Slashdot Mirror

← Back to Stories (view on slashdot.org)

Sprint DSL's Security Hole Easy As 1,2,3,4

Posted by timothy on from the oh-didn't-you-catch-that dept.

An Anonymous reader points to this Wired article, excerpting "Sprint officials acknowledged that remote access to the administrative software embedded in the ZyXel Prestige 642 and 645 modems is by default protected with a password of '1234.' But the company said users are responsible for securing the equipment, which stores login data, including the user's e-mail address and password." Wired found that more than 90% of the modems they polled were using that default password.

11 of 373 comments (clear)

  1. Shit by Anonymous Coward · · Score: 5, Funny

    Time to change the combo on the luggage again.

    1. Re:Shit by deadsaijinx* · · Score: 3, Funny

      can anyone say space balls.
      "tell us the combonations to the air lock."
      "fine, i'll tell. its ... 1 . 2 . 3 . 4 . 5..."
      "1,2,3,4,5?! that's the kind of code an idiot would put on their baggage!" (president scrooge arrives)
      ""so whats the combo"
      "the combo is 1,2,3,4,5."
      "woah, what a coincidence. thats the exact same code i have on my luggage!"

      ----i love that movie ----

      --
      YOU SUCK BALLS!
  2. Obligatory Space Balls Quote... by kenthorvath · · Score: 4, Funny
    President Skroob: "What's the combination?"

    Colonel Sandurz: "1-2-3-4-5."

    Skroob: "1-2-3-4-5?"

    Sandurz: "Yes."

    Skroob: "That's amazing! I've got the same combination on my luggage!"

  3. So, who needs Kevin Mitnick? by Uninvited+Guest · · Score: 4, Funny

    Who needs a social engineer to get the password, when we have the fine folks at Sprint around.

    --
    Sometimes I worry that I'll develop Alzheimer's disease, but no one will notice.
  4. New Sprint Ad by Lord_Slepnir · · Score: 5, Funny

    Can j00 0wnz0r me now? g0000d!

  5. Randomize by Jason1729 · · Score: 2, Funny

    ZyXel should set it so the password is randomized by default. That way, it might not be possible for the user to get in, but at least it will be more secure. For boosted security, they could make it re-randomize the password every hour.

    Jason
    ProfQuotes

    1. Re:Randomize by grub · · Score: 2, Funny


      For boosted security, they could make it re-randomize the password every hour.

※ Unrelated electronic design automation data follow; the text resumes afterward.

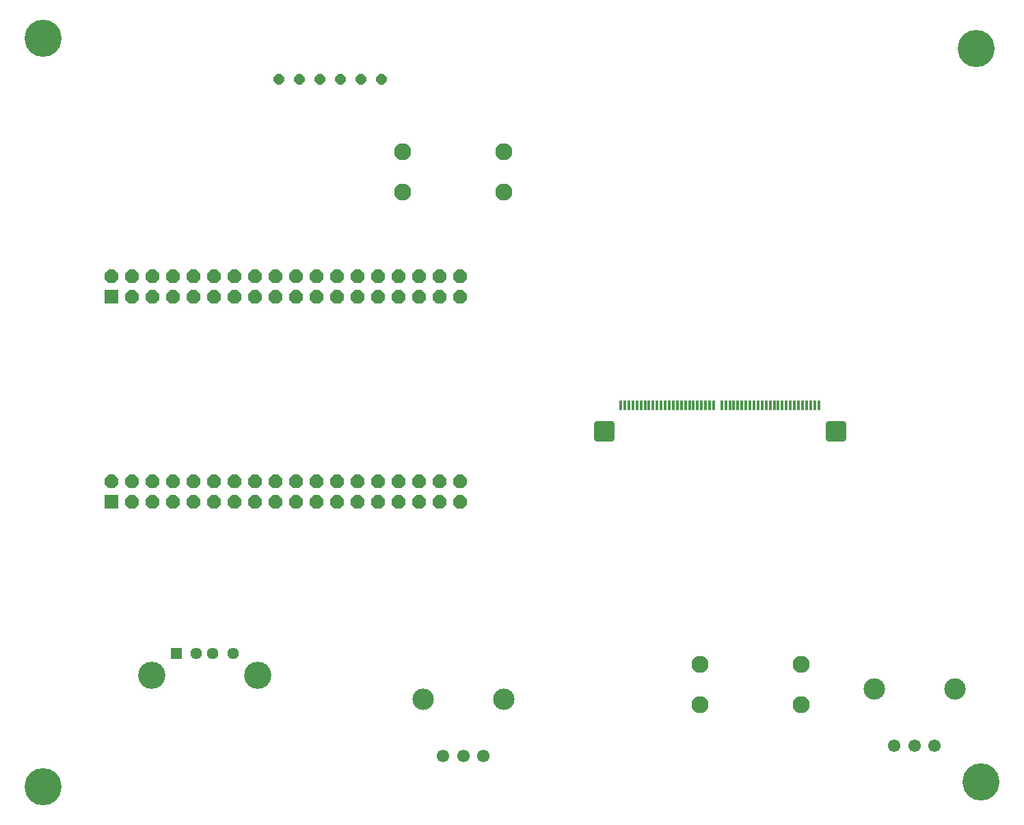
<source format=gbr>
G04 EAGLE Gerber RS-274X export*
G75*
%MOMM*%
%FSLAX34Y34*%
%LPD*%
%INSoldermask Bottom*%
%IPPOS*%
%AMOC8*
5,1,8,0,0,1.08239X$1,22.5*%
G01*
%ADD10P,1.396628X8X22.500000*%
%ADD11C,1.552400*%
%ADD12C,2.652400*%
%ADD13C,2.112400*%
%ADD14R,1.676400X1.676400*%
%ADD15P,1.814519X8X22.500000*%
%ADD16R,1.440400X1.440400*%
%ADD17C,1.440400*%
%ADD18C,3.372400*%
%ADD19C,4.597400*%
%ADD20R,0.300000X1.300000*%
%ADD21C,0.740194*%


D10*
X330200Y914400D03*
X355600Y914400D03*
D11*
X1092600Y88900D03*
X1117600Y88900D03*
X1142600Y88900D03*
D12*
X1067600Y158900D03*
X1167600Y158900D03*
D13*
X608600Y825100D03*
X608600Y775100D03*
X483600Y775100D03*
X483600Y825100D03*
D14*
X122600Y390900D03*
D15*
X122600Y416300D03*
X148000Y390900D03*
X148000Y416300D03*
X173400Y390900D03*
X173400Y416300D03*
X198800Y390900D03*
X198800Y416300D03*
X224200Y390900D03*
X224200Y416300D03*
X249600Y390900D03*
X249600Y416300D03*
X275000Y390900D03*
X275000Y416300D03*
X300400Y390900D03*
X300400Y416300D03*
X325800Y390900D03*
X325800Y416300D03*
X351200Y390900D03*
X351200Y416300D03*
X376600Y390900D03*
X376600Y416300D03*
X402000Y390900D03*
X402000Y416300D03*
X427400Y390900D03*
X427400Y416300D03*
X452800Y390900D03*
X452800Y416300D03*
X478200Y390900D03*
X478200Y416300D03*
X503600Y390900D03*
X503600Y416300D03*
X529000Y390900D03*
X529000Y416300D03*
X554400Y390900D03*
X554400Y416300D03*
D14*
X122600Y644900D03*
D15*
X122600Y670300D03*
X148000Y644900D03*
X148000Y670300D03*
X173400Y644900D03*
X173400Y670300D03*
X198800Y644900D03*
X198800Y670300D03*
X224200Y644900D03*
X224200Y670300D03*
X249600Y644900D03*
X249600Y670300D03*
X275000Y644900D03*
X275000Y670300D03*
X300400Y644900D03*
X300400Y670300D03*
X325800Y644900D03*
X325800Y670300D03*
X351200Y644900D03*
X351200Y670300D03*
X376600Y644900D03*
X376600Y670300D03*
X402000Y644900D03*
X402000Y670300D03*
X427400Y644900D03*
X427400Y670300D03*
X452800Y644900D03*
X452800Y670300D03*
X478200Y644900D03*
X478200Y670300D03*
X503600Y644900D03*
X503600Y670300D03*
X529000Y644900D03*
X529000Y670300D03*
X554400Y644900D03*
X554400Y670300D03*
D10*
X381000Y914400D03*
X406400Y914400D03*
X431800Y914400D03*
X457200Y914400D03*
D11*
X533800Y76200D03*
X558800Y76200D03*
X583800Y76200D03*
D12*
X508800Y146200D03*
X608800Y146200D03*
D13*
X851900Y140100D03*
X851900Y190100D03*
X976900Y190100D03*
X976900Y140100D03*
D16*
X203200Y203200D03*
D17*
X228200Y203200D03*
X248200Y203200D03*
X273200Y203200D03*
D18*
X172500Y176100D03*
X303900Y176100D03*
D19*
X38100Y965200D03*
X38100Y38100D03*
X1200150Y44450D03*
X1193800Y952500D03*
D20*
X998800Y510400D03*
X993800Y510400D03*
X988800Y510400D03*
X978800Y510400D03*
X983800Y510400D03*
X973800Y510400D03*
X968800Y510400D03*
X963800Y510400D03*
X958800Y510400D03*
X948800Y510400D03*
X953800Y510400D03*
X943800Y510400D03*
X938800Y510400D03*
X933800Y510400D03*
X928800Y510400D03*
X918800Y510400D03*
X923800Y510400D03*
X913800Y510400D03*
X908800Y510400D03*
X903800Y510400D03*
X898800Y510400D03*
X888800Y510400D03*
X893800Y510400D03*
X883800Y510400D03*
X878800Y510400D03*
X868800Y510400D03*
X858800Y510400D03*
X863800Y510400D03*
X853800Y510400D03*
X848800Y510400D03*
X843800Y510400D03*
X838800Y510400D03*
X828800Y510400D03*
X833800Y510400D03*
X823800Y510400D03*
X818800Y510400D03*
X813800Y510400D03*
X808800Y510400D03*
X798800Y510400D03*
X803800Y510400D03*
X793800Y510400D03*
X788800Y510400D03*
X783800Y510400D03*
X778800Y510400D03*
X768800Y510400D03*
X773800Y510400D03*
X763800Y510400D03*
X758800Y510400D03*
X753800Y510400D03*
D21*
X1010739Y487761D02*
X1028861Y487761D01*
X1028861Y469639D01*
X1010739Y469639D01*
X1010739Y487761D01*
X1010739Y476671D02*
X1028861Y476671D01*
X1028861Y483703D02*
X1010739Y483703D01*
X741861Y487761D02*
X723739Y487761D01*
X741861Y487761D02*
X741861Y469639D01*
X723739Y469639D01*
X723739Y487761D01*
X723739Y476671D02*
X741861Y476671D01*
X741861Y483703D02*
X723739Y483703D01*
M02*

</source>
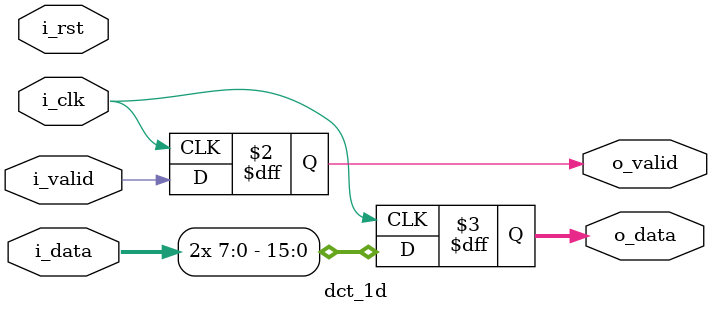
<source format=sv>
`timescale 1 ns / 1 ns

module dct_1d #(
    parameter DATA_WIDTH_IN = 8,
    parameter DATA_WIDTH_OUT = 16
)
(
        input i_clk,
        input i_rst,
        input i_valid,
        input [DATA_WIDTH_IN-1:0] i_data,
        output logic o_valid,
        output logic [DATA_WIDTH_OUT-1:0] o_data
    );
    always @(posedge i_clk) begin
       o_data <= {i_data, i_data};		// Just a dummy assignement. Replace with your code.
       o_valid <= i_valid;			// Just a dummy assignement. Replace with your code.
    end
    
endmodule


</source>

      Yes, that makes a lot of sense, randomly change the password and lock out the user after an hour. Or were you suggesting something even more brilliant: change the password and display it on the user's screen?

      Sheeeesh.

      --
      Trolling is a art,
  6. Re:Unrelated, but much more serious security hole by Neon+Spiral+Injector · · Score: 4, Funny

    Maybe you missed it cause it was only posted once.

  7. Re:What is the big deal for Sprint to fix this? by Anonymous Coward · · Score: 1, Funny

    You had three T1 circuits dead for three months, didn't notice, and you are mad at Sprint?

    WTF!

  8. keeping their eye on you? by brer_rabbit · · Score: 2, Funny

    how exactly do you come to the conclusion that your ISP was "keeping an eye on you"? I mean, what evidence did you see...

    % wget http://some.site.out.there/foo
    --15:23:09-- http://some.site.out.there/
    => `foo'
    Connecting to 1.2.3.4:80... connected!
    HTTP request sent, awaiting response... 200 OK
    Length: 666 [text/html]

    0K -> .....we... ...are.... .watching. ..you..... [100%]

  9. Re:As I've always said by Anonymous Coward · · Score: 1, Funny

    people will always be stupid. You can't change that.

    Default setup and settings don't need to (be stupid). That can be changed.

    Okay, I only have only parented *two* children so far, so I don't have as much experience as others here may have. That said, it seems to me that the default settings for people pretty much can only be *stupid*. That said, I will verify that these settings can be changed, but it does takes a while.

    Judging by a few folks I have met in my life, though, it seems that *sometimes* the settings may return to the defaults.